__TASK GOAL__
Retype only what runs from the first line of the records to the line with "text: (402, 472) -> (495, 693), moved", inclusive, and no pictures.

(Picture difference descriptions)
☆ ☆ ☆ ☆ ☆ ☆ ☆

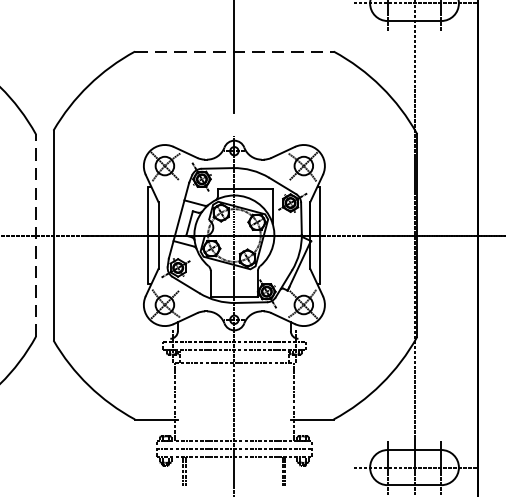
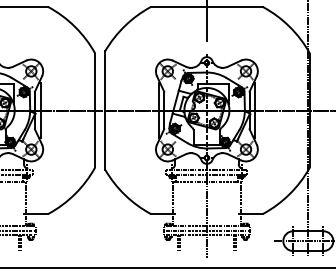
line: (233, 50) -> (206, 6), dashed -> solid
line: (36, 235) -> (95, 110), dashed -> solid

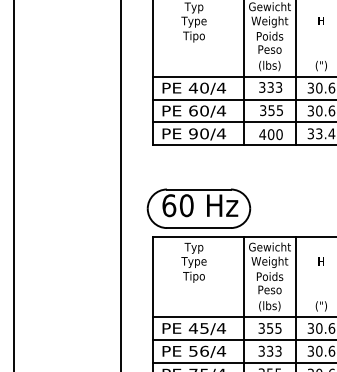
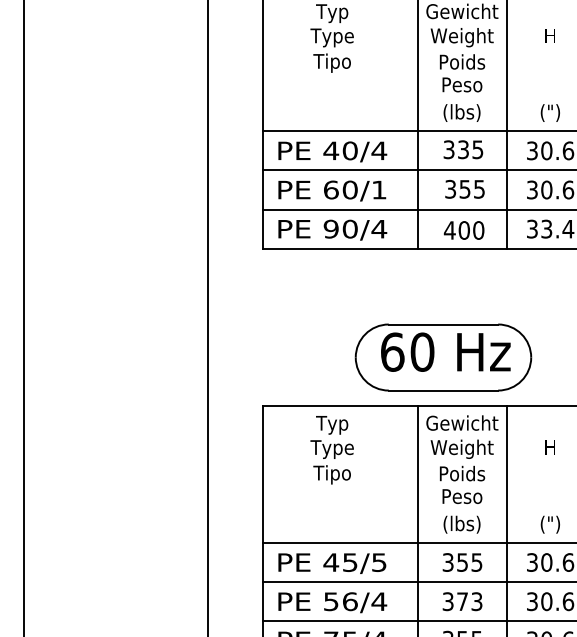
text: (279, 86) -> (478, 148), 333 -> 335
text: (221, 110) -> (379, 189), 60/4 -> 60/1
part: (198, 208) -> (442, 357), moved
text: (221, 328) -> (379, 562), 45/4 -> 45/5
text: (270, 350) -> (463, 600), 333 -> 373

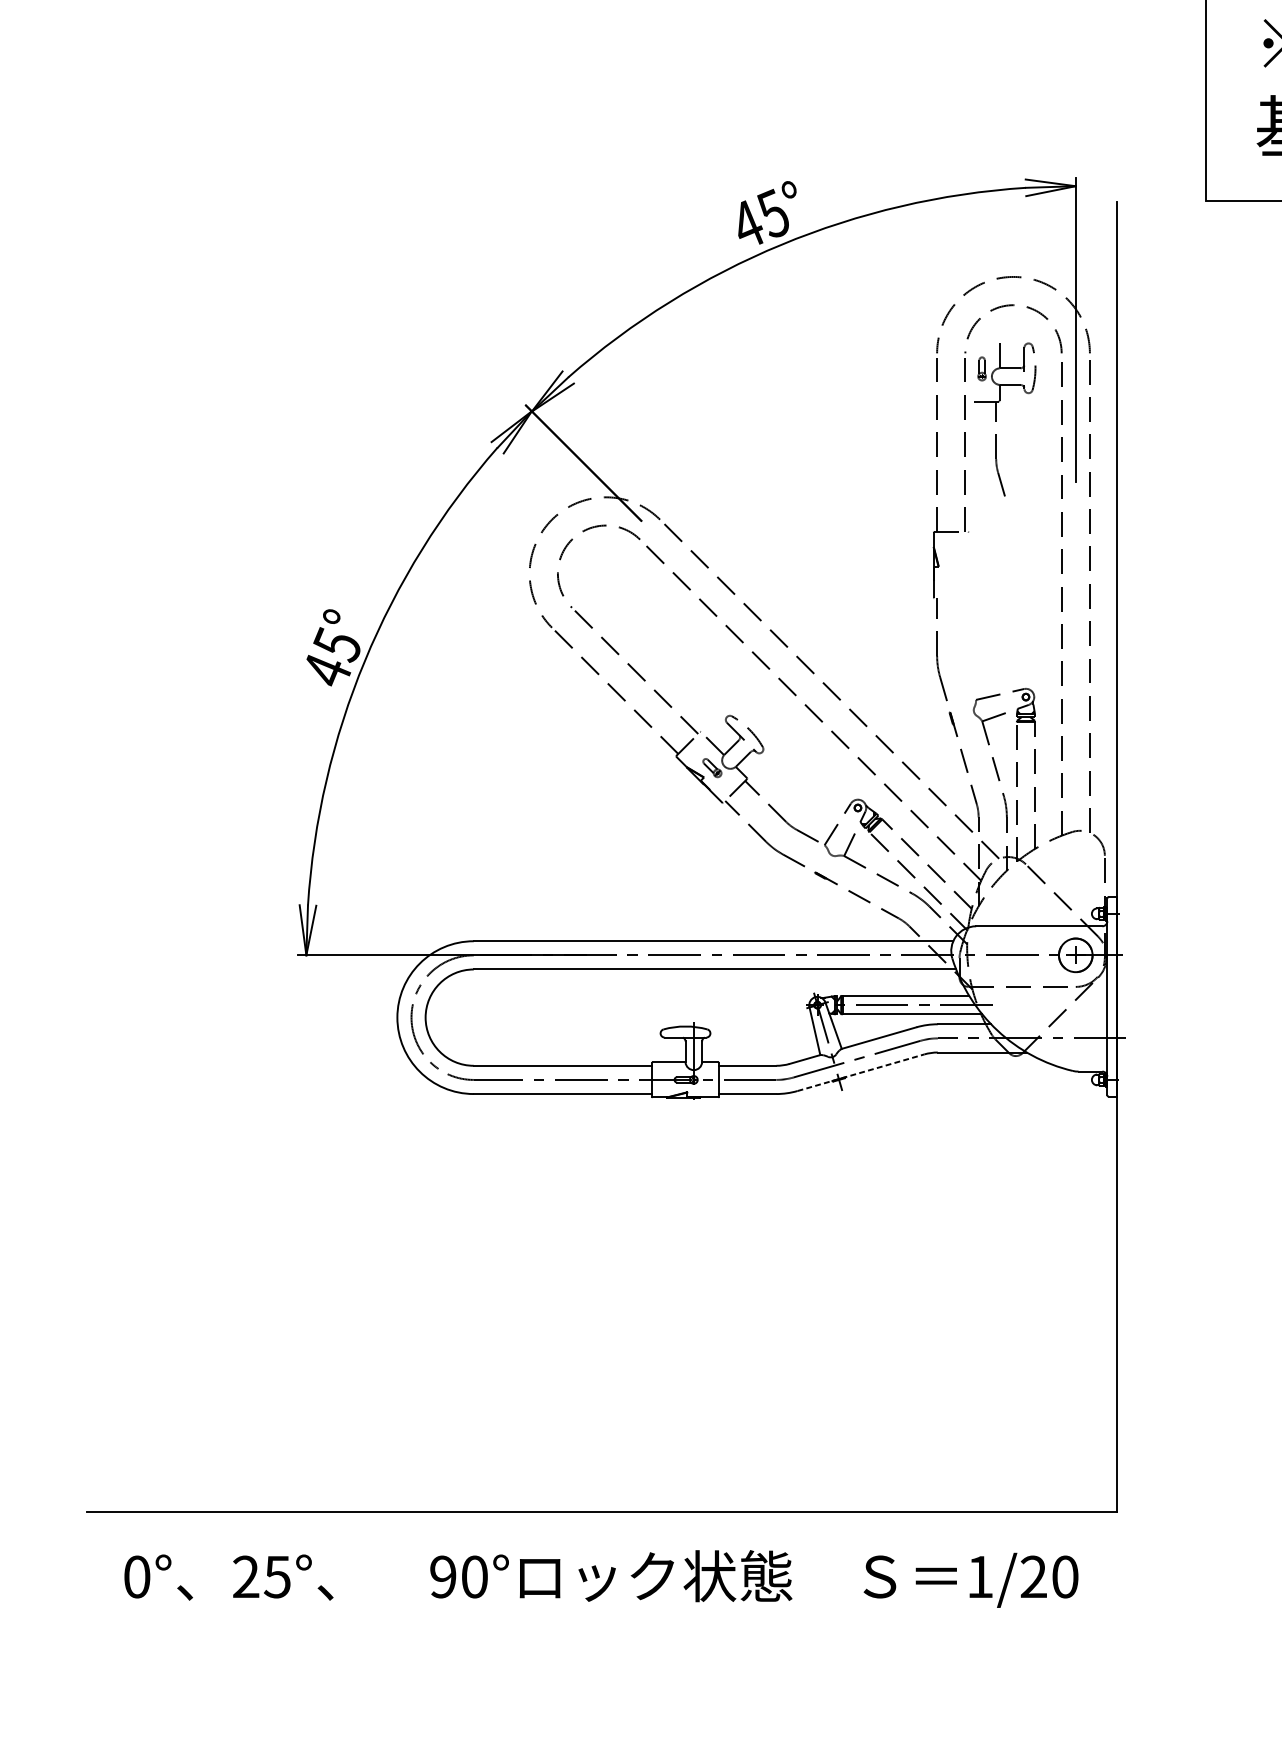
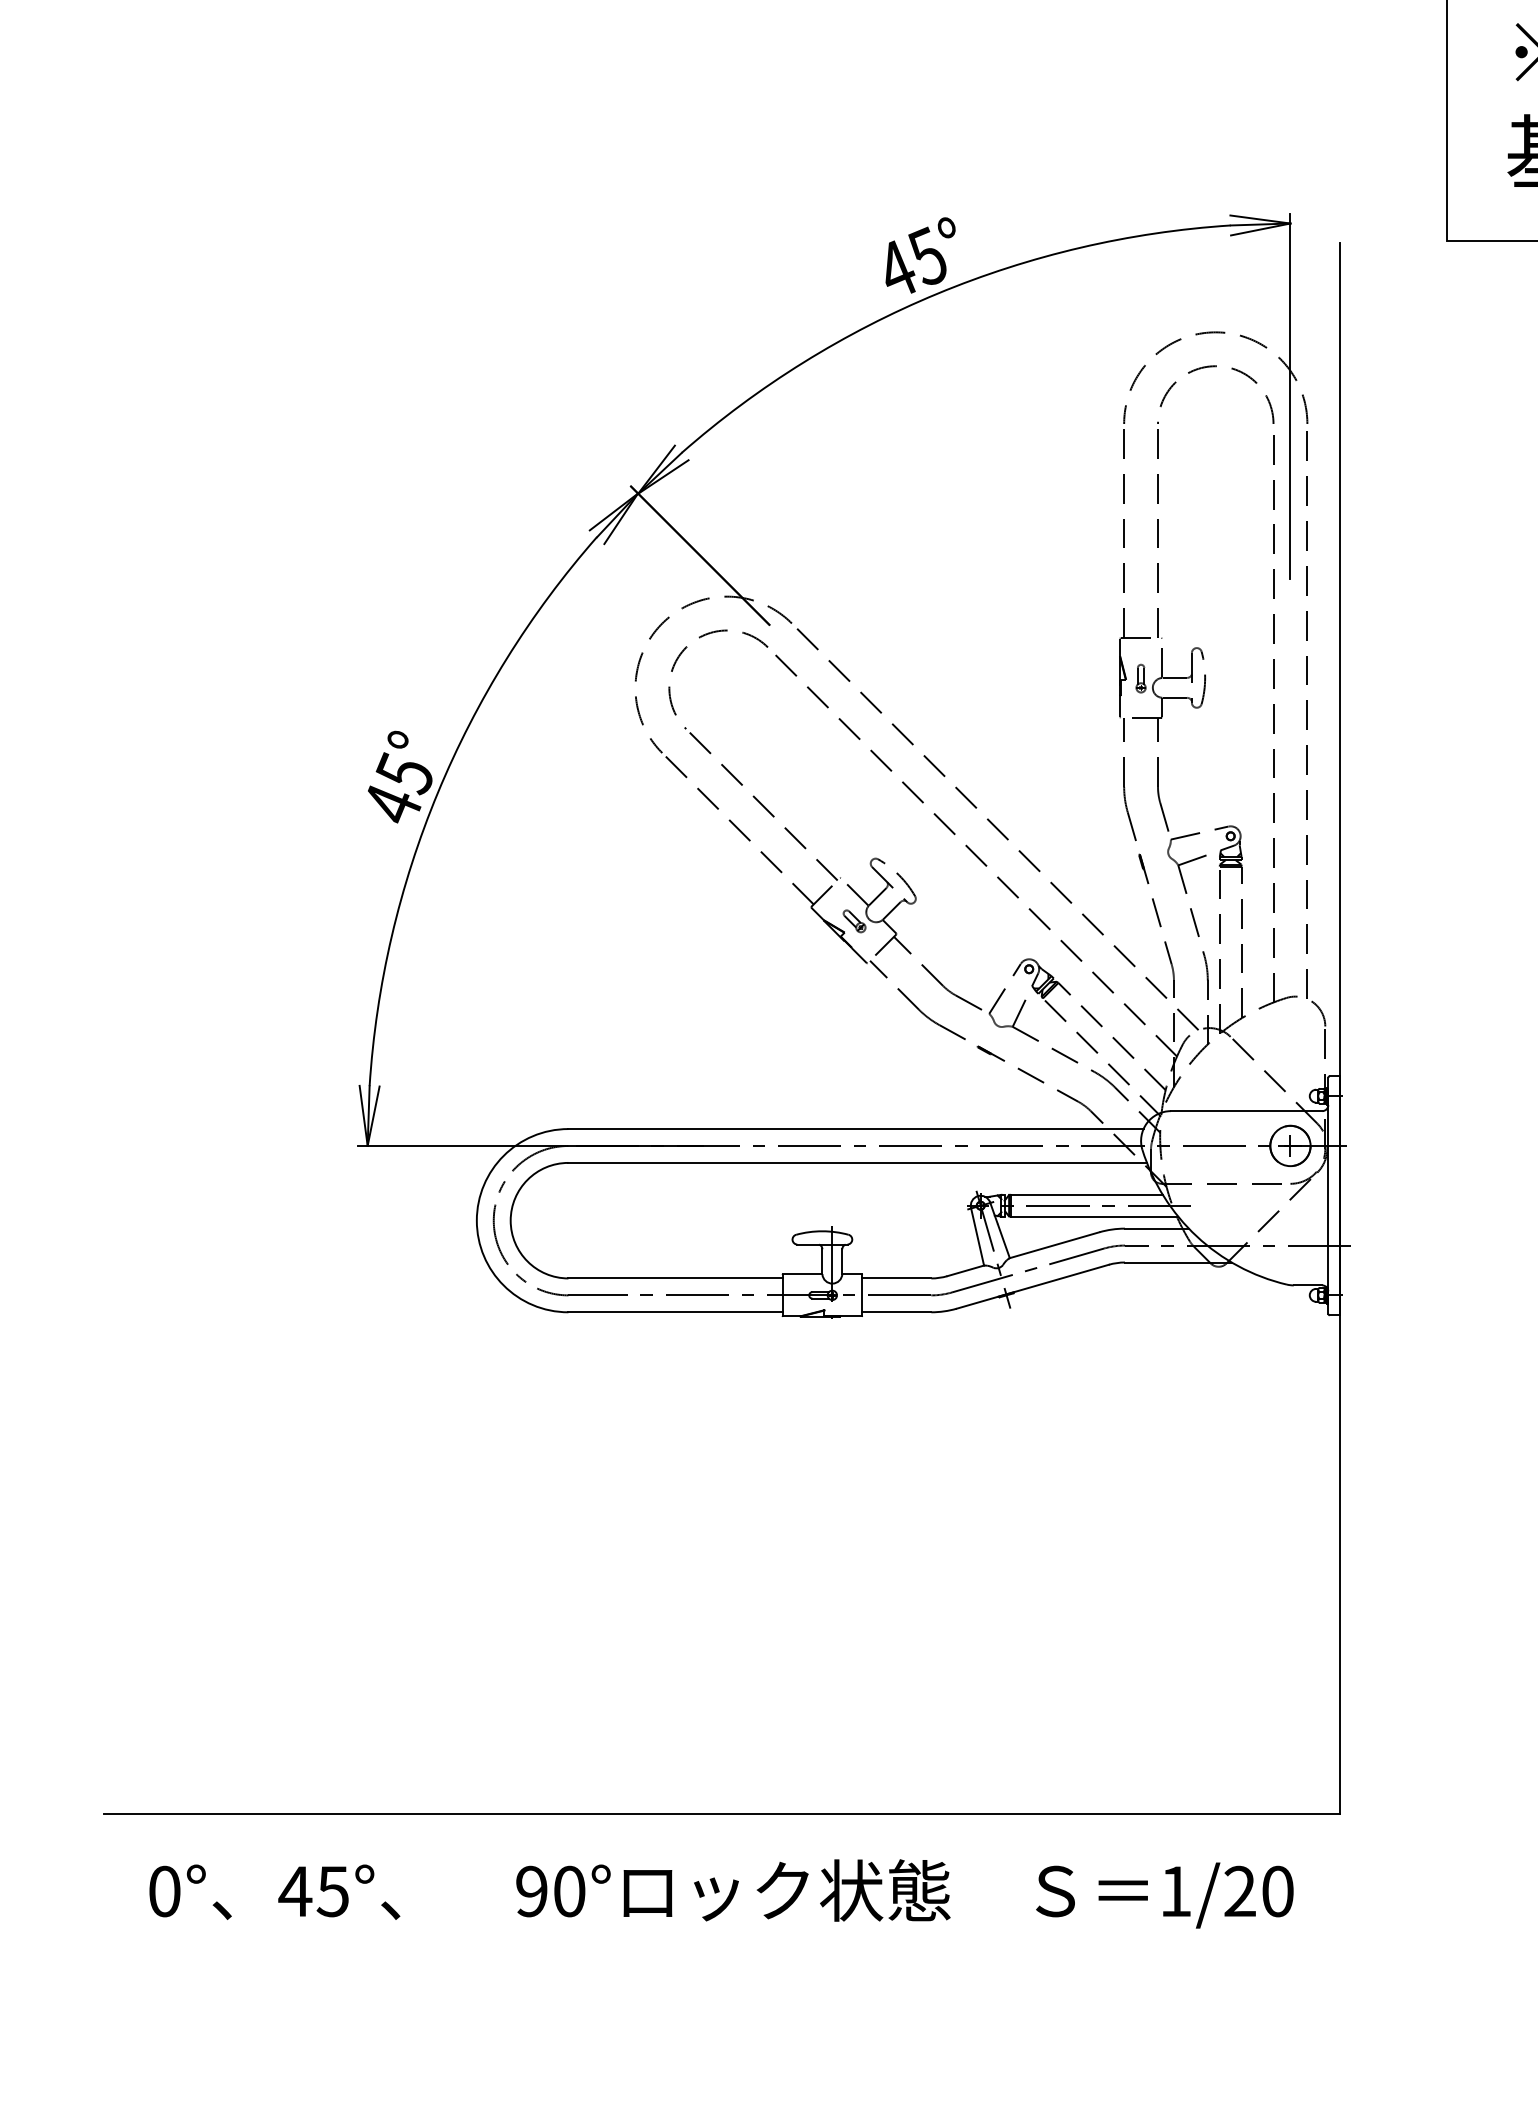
part: (996, 419) -> (1158, 739), moved
line: (861, 1072) -> (1033, 1286), dashed -> solid
text: (246, 1576) -> (295, 1890), 25° -> 45°

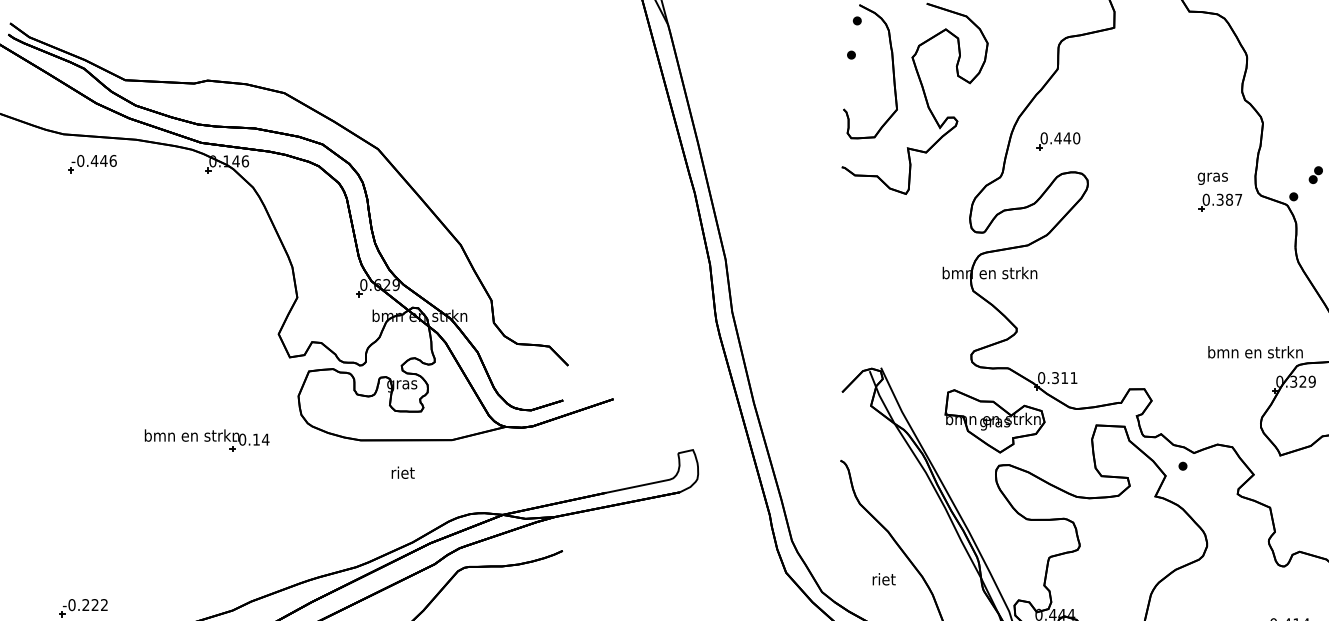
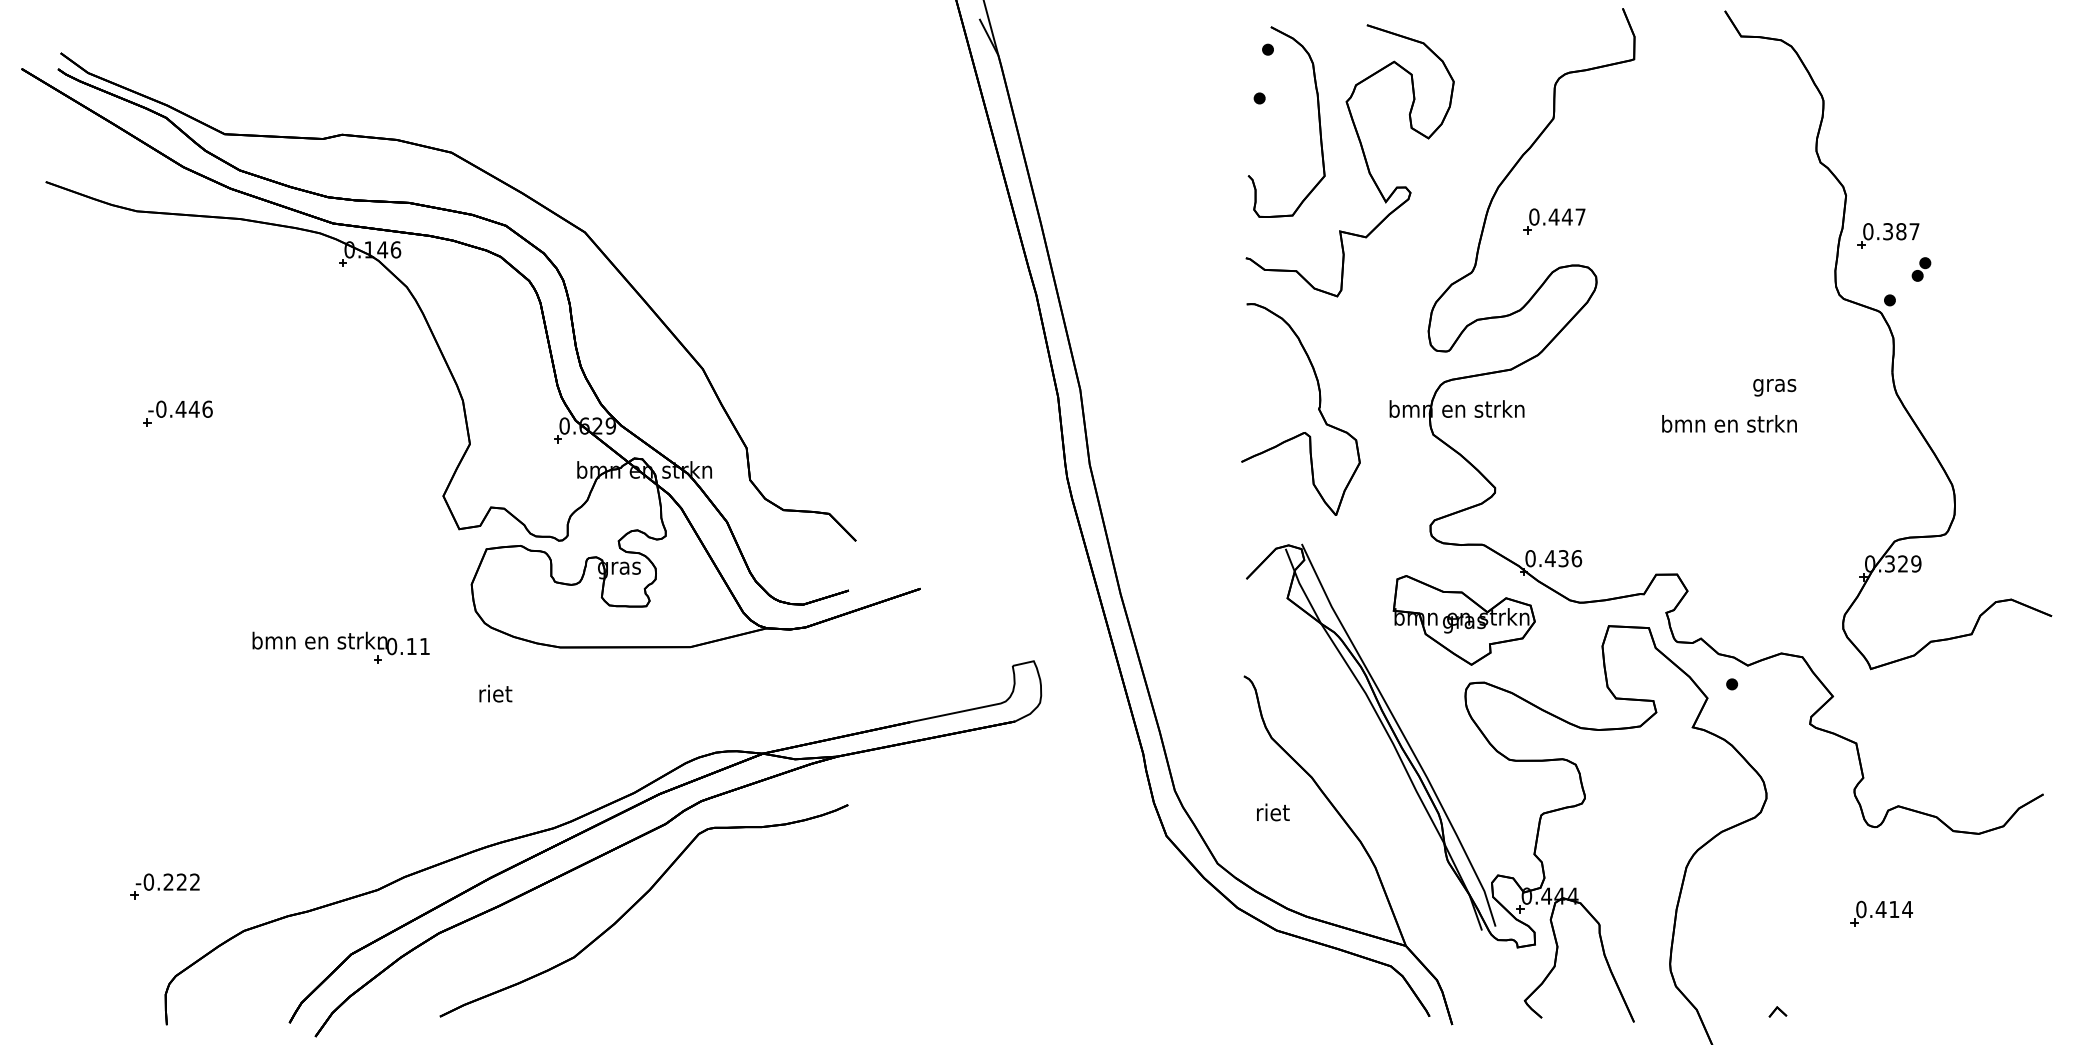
text: (1076, 137) -> (1580, 216), 0.440 -> 0.447
part: (92, 163) -> (177, 413), moved
text: (1212, 178) -> (1774, 387), moved
part: (1220, 202) -> (1888, 235), moved
part: (892, 273) -> (1318, 409), added
text: (1255, 351) -> (1729, 423), moved
text: (1064, 377) -> (1563, 558), 0.311 -> 0.436
text: (265, 439) -> (424, 646), -0.14 -> -0.11
text: (402, 472) -> (495, 693), moved
text: (884, 579) -> (1273, 812), moved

☆ ☆ ☆ ☆ ☆ ☆ ☆

__WRITTEN ANSWER__
line: (233, 50) -> (206, 6), dashed -> solid
line: (36, 235) -> (95, 110), dashed -> solid

text: (279, 86) -> (478, 148), 333 -> 335
text: (221, 110) -> (379, 189), 60/4 -> 60/1
part: (198, 208) -> (442, 357), moved
text: (221, 328) -> (379, 562), 45/4 -> 45/5
text: (270, 350) -> (463, 600), 333 -> 373

part: (996, 419) -> (1158, 739), moved
line: (861, 1072) -> (1033, 1286), dashed -> solid
text: (246, 1576) -> (295, 1890), 25° -> 45°

text: (1076, 137) -> (1580, 216), 0.440 -> 0.447
part: (92, 163) -> (177, 413), moved
text: (1212, 178) -> (1774, 387), moved
part: (1220, 202) -> (1888, 235), moved
part: (892, 273) -> (1318, 409), added
text: (1255, 351) -> (1729, 423), moved
text: (1064, 377) -> (1563, 558), 0.311 -> 0.436
text: (265, 439) -> (424, 646), -0.14 -> -0.11
text: (402, 472) -> (495, 693), moved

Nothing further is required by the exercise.